How do you know what kind of client to run? How do you know how many clients to run? How do you see the result of running multiple clients? We attempt to answer these questions below.
Testing Asymmetry
When you are measuring system performance, certain precautions have to be taken in order to ensure that you are measuring what you intend. One of the most fundamental requirements is that the systems that generate load and measure results must be inherently more capable of scale than the system you are measuring. In other words, if the testing system is the bottle-neck in the composed system, then you are effectively measuring your testing system and not the target.
This is a sliding scale. For instance, if your testing system's resources are mostly saturated, say "80% utilized", then you are likely still leaving some performance untapped, or at the very least, measuring higher response times than you would otherwise. This follows from the fact that clients are not real-time systems and must juggle threads and other parallel computing resources in order to service results from the target system. There is no simple or practical way to avoid this.
So, in order to have empirical results which are accurate with respect to the target of your tests, your client resources must not be over-utilized. In most cases, a client which uses less than 60% of its CPU and is not otherwise throttled by resource contention will provide generally accurate results.
In some testing systems, such as those which pipe around data in order to replay operations, you will find that it is more difficult to scale your client nodes up than with NoSQLBench. That is because moving serialized operations around and then consuming them in real time is simply much more work on the client system. This forces you into a situation where the load bank needs to be much larger to offset processing demands in the testing apparatus. Methods involving local IO or pre-processing will generally be much slower than those which operate almost entirely within the CPU-Memory complex. NoSQLBench's approach to synthesizing operations from recipes avoids much of this concern, or at least makes it easier to manage and scale.

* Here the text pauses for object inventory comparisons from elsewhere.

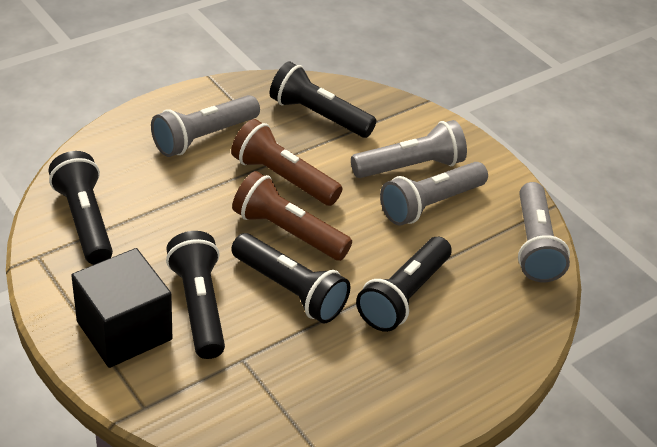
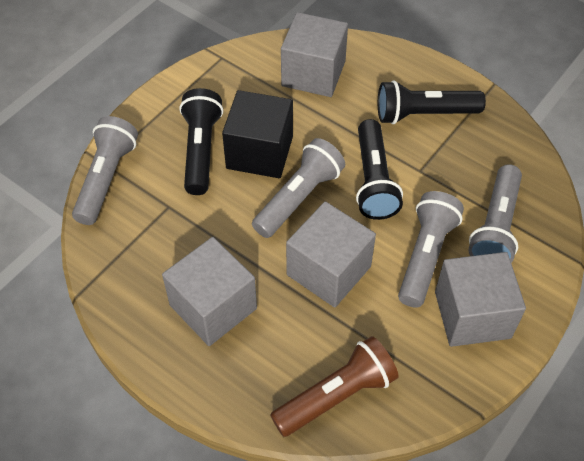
black flashlight: [48,151,113,265] [166,231,225,359] [231,233,350,323] [270,61,377,138] [356,237,452,332] = 5 -> [179,88,223,195] [356,119,403,220] [378,80,486,124] = 3
brown flashlight: [231,119,342,206] [232,171,352,261] = 2 -> [270,336,399,437] = 1
grey cube: none = 0 -> [162,237,257,346] [281,12,348,97] [286,201,376,308] [435,252,526,347] = 4

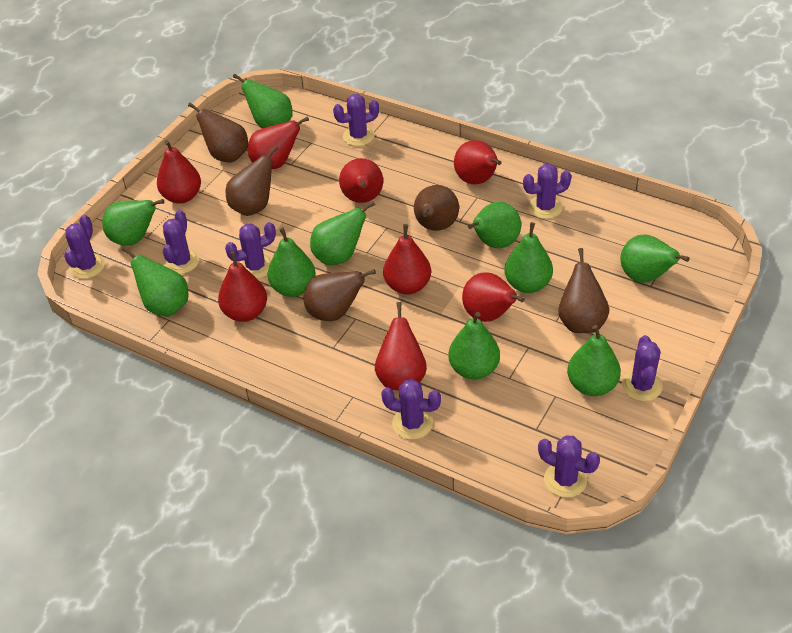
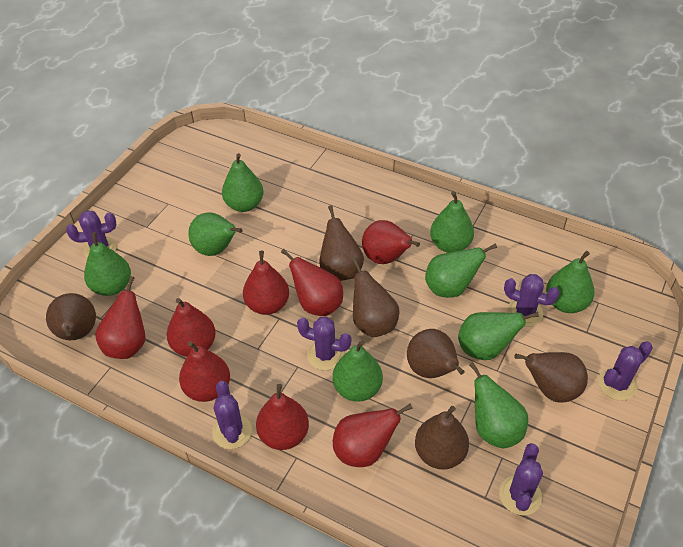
brown pear: [188,102,248,162] [226,146,278,216] [304,269,376,321] [414,185,459,231] [559,248,609,333] = 5 -> [46,293,96,340] [319,205,364,281] [352,258,399,337] [407,329,465,378] [415,406,469,470] [515,352,588,403] = 6
green pear: [102,199,164,246] [122,247,188,316] [233,74,293,128] [268,227,316,297] [310,201,375,265] [448,312,500,379] [468,202,521,248] [504,222,553,293] [567,325,621,396] [620,235,690,283] = 10 -> [84,232,131,296] [188,212,243,256] [222,153,264,212] [332,340,383,402] [425,243,497,298] [430,191,474,253] [458,312,539,360] [469,362,528,448] [546,251,595,313] = 9
purple cactus: [64,215,105,279] [163,210,199,274] [225,222,276,279] [333,94,379,146] [381,379,441,440] [523,164,572,219] [538,435,600,498] [622,335,663,401] = 8 -> [66,210,117,258] [212,381,252,449] [297,317,351,370] [499,443,543,515] [504,274,560,327] [598,341,653,401] = 6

Yet, the amount of client capability you need in order to run an accurate performance test still depend on how capable your test target is. Consider a target cluster comprised of 5 nodes. This may take a couple of test clients of the same basic hardware profile in order to adequately load the target system without saturating client resources. However, if those clients are saturating their CPUs, this is not enough.
Verify client overhead
When running serious tests, it is important that you look at your clients' system utilization metrics. The key metric to watch for is CPU utilization. If it goes over 50%, you may need more client resources in order to keep your metrics accurate. There are a couple ways to approach this.
Use a larger test node
If you need to scale up your test client capabilities, the simplest method is to just use a larger
client node. This may also require you to increase the number of threads, but
threads=auto
will always size up reasonably to the available cores.
Add more client nodes
If you need, you can add more nodes to your test. There are a couple of strategies for doing this effectively.
- If you want to run the same number of operations overall, you can split them over nodes. Simply
change your
cycles
activity param so that it allocates a share of the cycles to each node. For example, a single-node test which usescycles=1M
can be split into two different ones which usecycles=500K
andcycles=500k..1M
. If you instead simply set the number to500k
for each of them, you would be running the same exact operations twice. - If you are gathering metrics on a dashboard, you will want to alias the workload name. If you are
using
Named Scenarios
as most users do, then you can simply copy the workload name to another. This allows you to receive distinct metrics by client. When tagged metrics are implemented, this will no longer be necessary.
A good rule of thumb to use is 1 client node for each 3 target nodes in a cluster. This will of-course vary by workload and hardware, but it is a reasonable starting point.
It is also important to consider the section on Scaling Math when sizing your load bank.